Bexleyheath has a reasonably high selection of national multiple outlets and is
ranked 156th out of 3,500 shopping centres in the UK by that criterion but is generally seen to be much like
any other small town. Few see it as a major centre.
Visitors come to the borough’s shopping centres overwhelmingly by car and only
Erith has a railway station reasonably close to the shopping centres.
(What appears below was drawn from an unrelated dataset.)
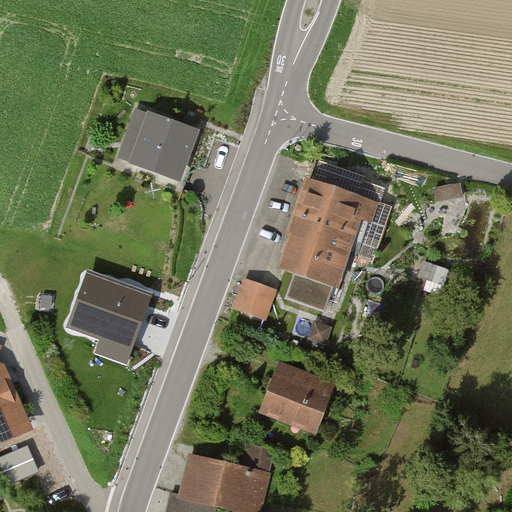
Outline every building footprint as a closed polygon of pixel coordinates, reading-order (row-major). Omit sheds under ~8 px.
[(182,178),(200,122),(139,103),(121,159),(182,178)] [(375,202),(310,180),(280,269),(345,291),(375,202)] [(151,296),(91,276),(73,329),(133,349),(151,296)] [(245,280),(236,312),(272,322),(281,289),(245,280)] [(0,451),(37,434),(6,366),(0,363),(0,359),(4,349),(0,347),(0,451)] [(341,383),(281,362),(263,413),(322,434),(341,383)] [(165,511),(217,511),(219,508),(234,511),(263,511),(273,474),(191,453),(180,495),(170,491),(165,511)]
Bexleyheath in particular suffers from the proximity of Bluewater where parking
is free and Charlton is beginning to make itself felt as yet another competitor destination.
A revamped Primark in Bluewater is seen as a serious threat to Bexleyheath.
Councillor Dourmoush said “that if we were serious about improving town centres free short term parking should be considered going forward”.
Crayford has the largest Sainsbury’s store in the UK but hasn’t got much more
going for it. The dog track was seen as a natural place for more flats if it
ever closed and so was Asda in Bexleyheath. Neither is likely in the near future
but once again it shows that Councils are prepared to build housing without, and even reducing, the supporting infrastructure.
However there are some bright spots to look forward to, Sidcup will get a small cinema and Bexleyheath will get free wi-fi before long.
The Town Centre Strategy is a huge 115 page document crammed with information
and the foregoing can only skim the surface of a very few things. Anyone with a
serious interest in retail should be studying the report very carefully.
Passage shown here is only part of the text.